### Set exercise A
According to the project description, how many students at most can a team have?

Your task in this project is to work with a team of data scientists and solve a problem based on a given dataset for an organization. There are three datasets available for this project. These datasets are described at the end. You will have to choose only one of the dataset for analysis for your project. Your team will consist of up to a maximum of 2 students and each team will submit one project report. In your project, you will perform the following steps on the selected dataset:
- Data Preparation.
- Predictive Modeling/Classification:
- Classification using Decision Tree.
- Classification using Naive Bayes.
- Compare the results of the 2 techniques on original and filtered data.
- Conclusions and Recommendations
Describe your results in your project report for each of the above steps. These steps are further explained in the sections below. You can use any tool of your choice for this project, such as SAS, Python, R, Weka, etc. Note that the final project report to be submitted will not include any information about code or the tools (specially no screenshots of tools) but the actual results and description of the analysis in the form of text, tables and charts.
Data Preparation
The first and foremost step of data mining process is to understand the data and identify the research question(s). Below are some suggestions to explore and understand datasets:
Look at the attribute type; e.g., nominal, ordinal or quantitative.
Find any missing values.
Find max, min, mean and standard deviation of attributes.
Determine any outlier values (records) for each of the attributes or attributes under consideration (min, max, std. dev, scatter plots, box plots or others can be used).
Analyze the distribution of numeric attributes (normal or other). Plot histograms for attributes of concern and analyze whether they have any influence on the class attribute.
Which attributes seem to be correlated? Which attributes seem to be most linked to the class attribute?.

### Set exercise B
Pull out each line of the entries below that contains the word "ensure".

### Listed entries
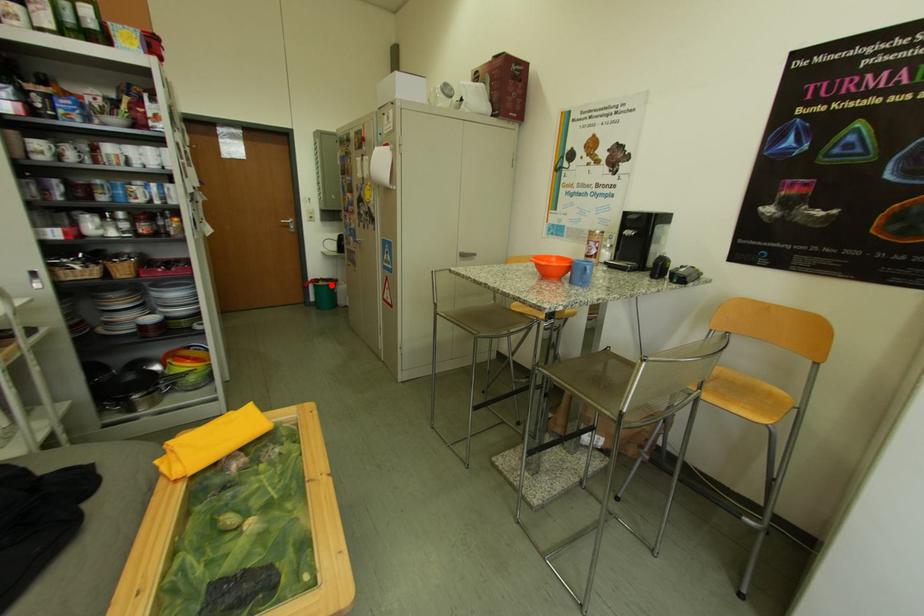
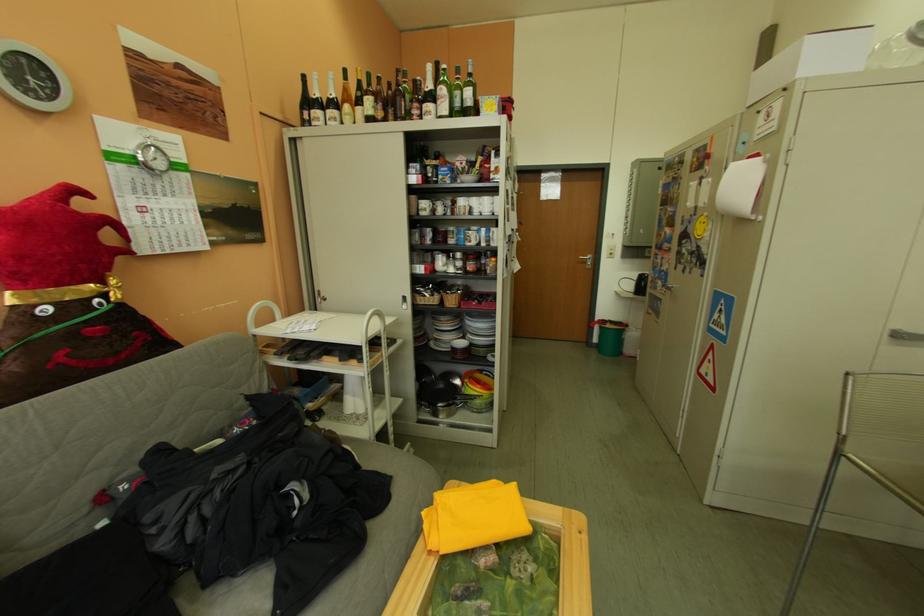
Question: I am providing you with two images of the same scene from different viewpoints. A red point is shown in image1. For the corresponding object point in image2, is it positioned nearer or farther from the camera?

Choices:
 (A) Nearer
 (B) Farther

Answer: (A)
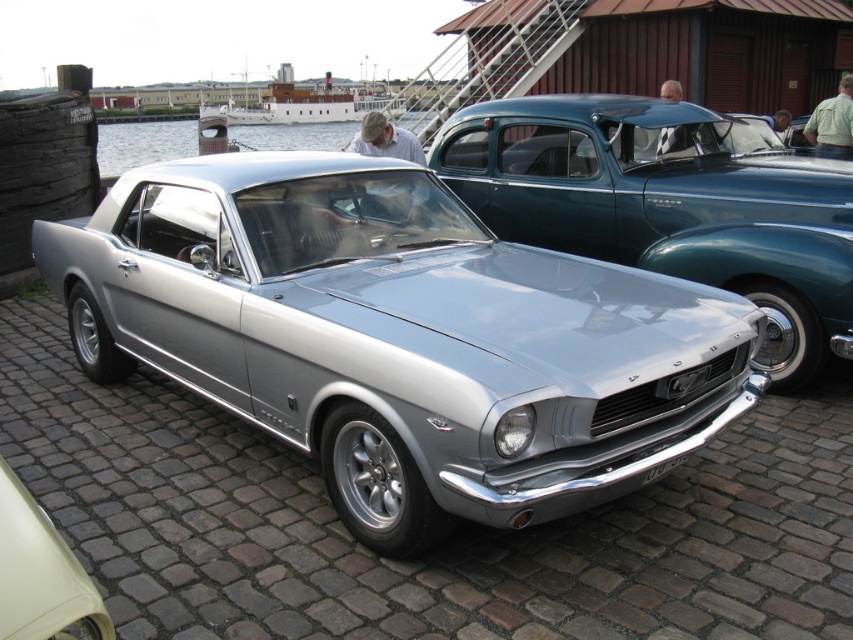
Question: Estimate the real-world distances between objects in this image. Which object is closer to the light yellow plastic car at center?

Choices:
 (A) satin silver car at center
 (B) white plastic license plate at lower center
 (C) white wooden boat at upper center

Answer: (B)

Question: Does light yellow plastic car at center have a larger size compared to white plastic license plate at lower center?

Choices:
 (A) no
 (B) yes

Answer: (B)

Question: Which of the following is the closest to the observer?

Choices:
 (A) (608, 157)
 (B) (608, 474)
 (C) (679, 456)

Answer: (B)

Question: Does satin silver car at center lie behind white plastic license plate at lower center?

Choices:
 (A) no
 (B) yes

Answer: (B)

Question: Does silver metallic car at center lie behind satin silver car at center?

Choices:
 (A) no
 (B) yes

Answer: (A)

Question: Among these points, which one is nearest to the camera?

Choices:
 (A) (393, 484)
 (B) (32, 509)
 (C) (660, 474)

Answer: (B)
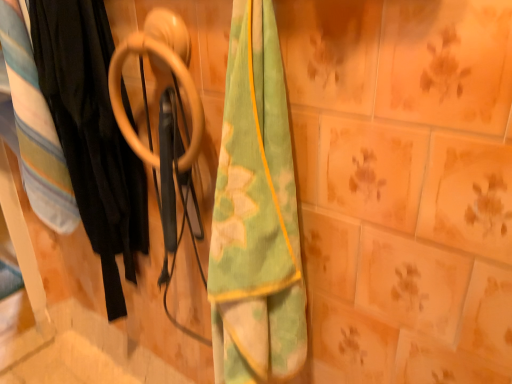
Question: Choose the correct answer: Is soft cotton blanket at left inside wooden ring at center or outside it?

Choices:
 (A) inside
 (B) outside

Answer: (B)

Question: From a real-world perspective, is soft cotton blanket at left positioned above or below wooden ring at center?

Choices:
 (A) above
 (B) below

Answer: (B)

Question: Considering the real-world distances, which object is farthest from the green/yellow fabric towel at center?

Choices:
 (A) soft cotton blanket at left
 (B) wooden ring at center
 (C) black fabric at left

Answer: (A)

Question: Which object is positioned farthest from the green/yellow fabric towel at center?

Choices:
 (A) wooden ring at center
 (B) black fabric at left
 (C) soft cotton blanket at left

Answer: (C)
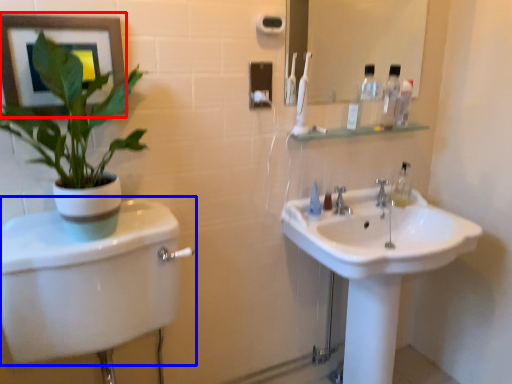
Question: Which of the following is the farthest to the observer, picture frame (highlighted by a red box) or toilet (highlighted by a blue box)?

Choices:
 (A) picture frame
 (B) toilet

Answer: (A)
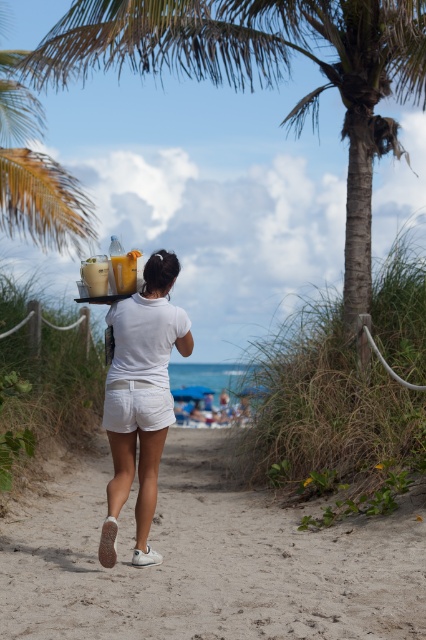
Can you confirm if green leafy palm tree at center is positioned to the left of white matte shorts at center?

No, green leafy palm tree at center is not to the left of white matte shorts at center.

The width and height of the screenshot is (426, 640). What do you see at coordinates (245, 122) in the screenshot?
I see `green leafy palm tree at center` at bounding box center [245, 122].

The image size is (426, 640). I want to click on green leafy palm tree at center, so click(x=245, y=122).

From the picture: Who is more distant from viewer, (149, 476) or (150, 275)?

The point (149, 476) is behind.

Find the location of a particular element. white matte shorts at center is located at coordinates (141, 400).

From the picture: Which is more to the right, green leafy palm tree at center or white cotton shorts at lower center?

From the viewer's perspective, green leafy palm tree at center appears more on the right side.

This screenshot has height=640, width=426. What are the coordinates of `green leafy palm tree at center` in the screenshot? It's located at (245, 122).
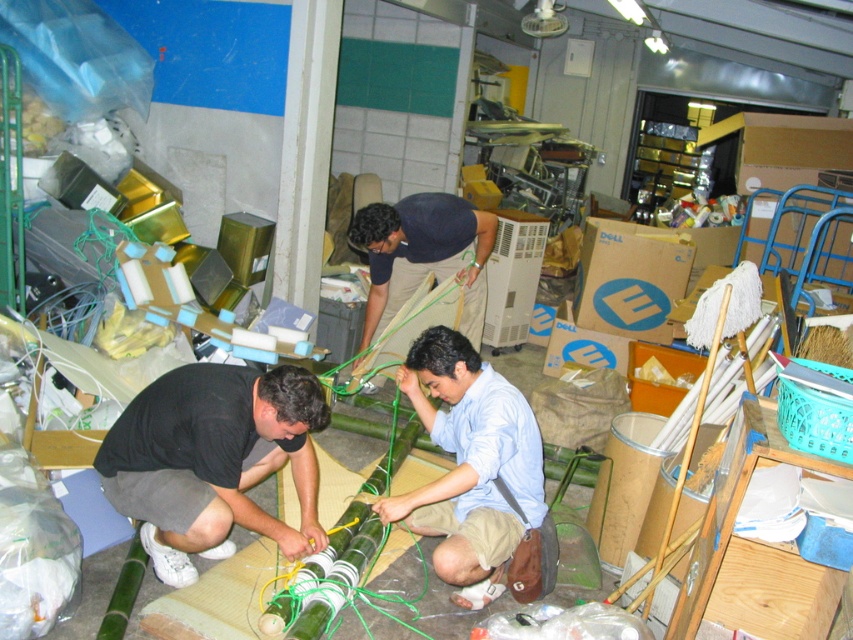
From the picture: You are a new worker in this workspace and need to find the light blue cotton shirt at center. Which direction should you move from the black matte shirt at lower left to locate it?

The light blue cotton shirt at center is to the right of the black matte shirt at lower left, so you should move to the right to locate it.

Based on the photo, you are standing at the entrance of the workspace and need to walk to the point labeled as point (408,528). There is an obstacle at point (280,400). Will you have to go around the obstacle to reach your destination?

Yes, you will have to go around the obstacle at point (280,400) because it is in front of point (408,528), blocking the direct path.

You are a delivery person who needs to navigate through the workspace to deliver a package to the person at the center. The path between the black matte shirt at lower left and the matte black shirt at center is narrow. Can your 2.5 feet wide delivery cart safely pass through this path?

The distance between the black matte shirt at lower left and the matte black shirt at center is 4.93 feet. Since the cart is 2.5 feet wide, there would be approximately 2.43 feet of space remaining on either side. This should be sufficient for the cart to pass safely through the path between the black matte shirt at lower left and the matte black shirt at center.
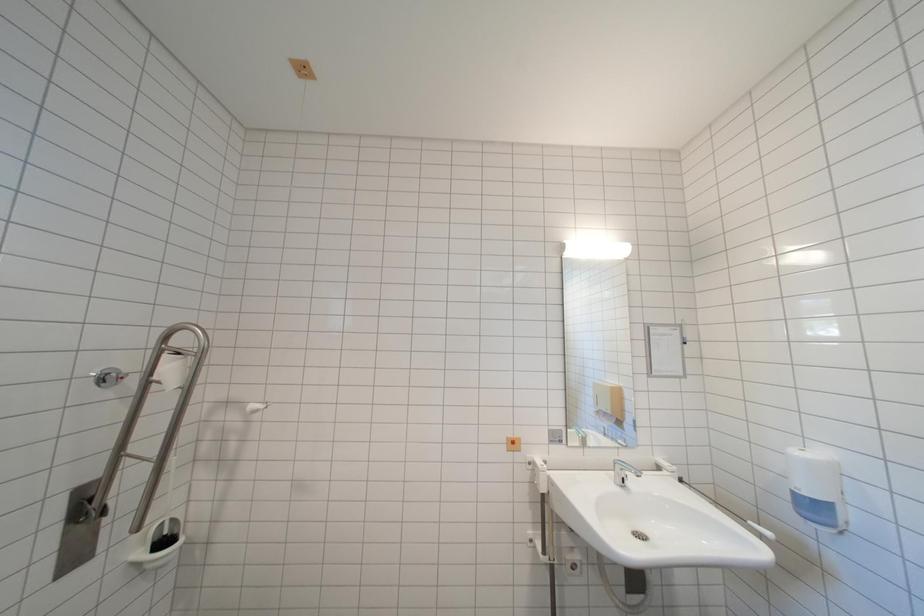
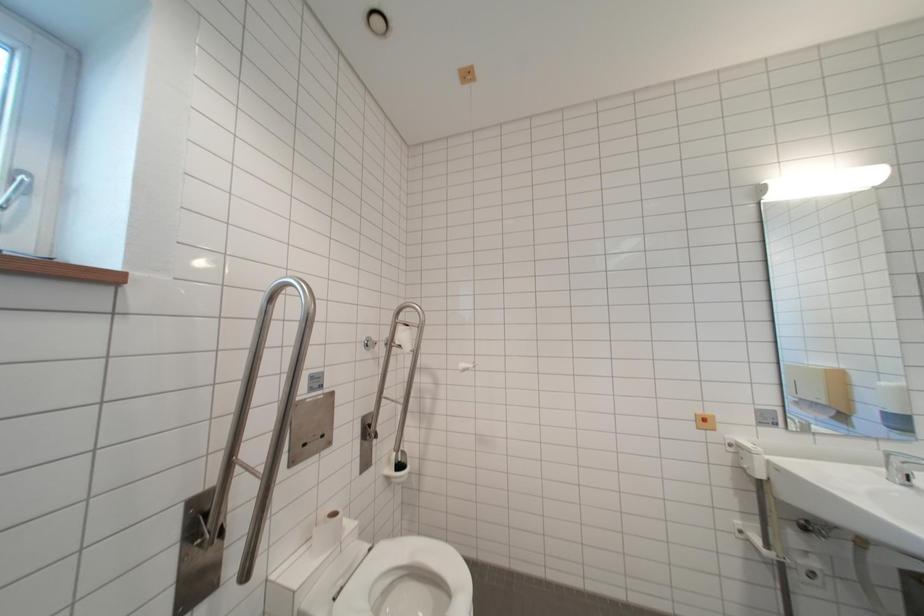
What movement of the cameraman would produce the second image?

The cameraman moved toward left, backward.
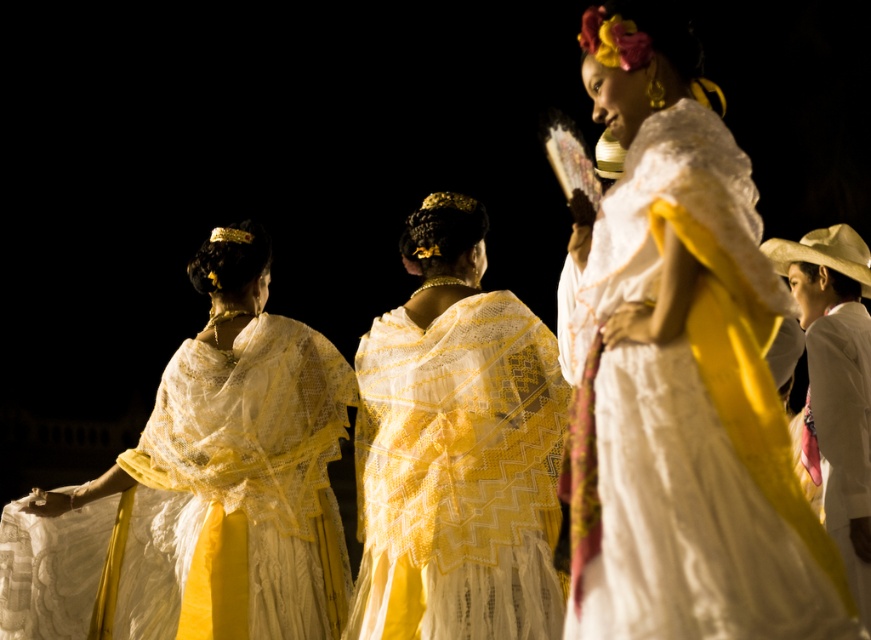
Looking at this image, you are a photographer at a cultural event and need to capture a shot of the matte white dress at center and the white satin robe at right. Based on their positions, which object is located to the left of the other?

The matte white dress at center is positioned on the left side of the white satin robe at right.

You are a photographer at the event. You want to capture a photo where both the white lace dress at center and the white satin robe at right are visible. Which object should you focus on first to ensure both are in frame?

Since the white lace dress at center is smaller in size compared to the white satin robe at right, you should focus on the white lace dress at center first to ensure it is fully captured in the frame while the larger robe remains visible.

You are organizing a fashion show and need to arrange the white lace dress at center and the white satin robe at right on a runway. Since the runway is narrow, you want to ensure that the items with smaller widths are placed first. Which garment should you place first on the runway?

### Full response A
A team can have at most 2 students.

### Full response B
You are a photographer at the event. You want to capture a photo where both the white lace dress at center and the white satin robe at right are visible. Which object should you focus on first to ensure both are in frame?
Since the white lace dress at center is smaller in size compared to the white satin robe at right, you should focus on the white lace dress at center first to ensure it is fully captured in the frame while the larger robe remains visible.
You are organizing a fashion show and need to arrange the white lace dress at center and the white satin robe at right on a runway. Since the runway is narrow, you want to ensure that the items with smaller widths are placed first. Which garment should you place first on the runway?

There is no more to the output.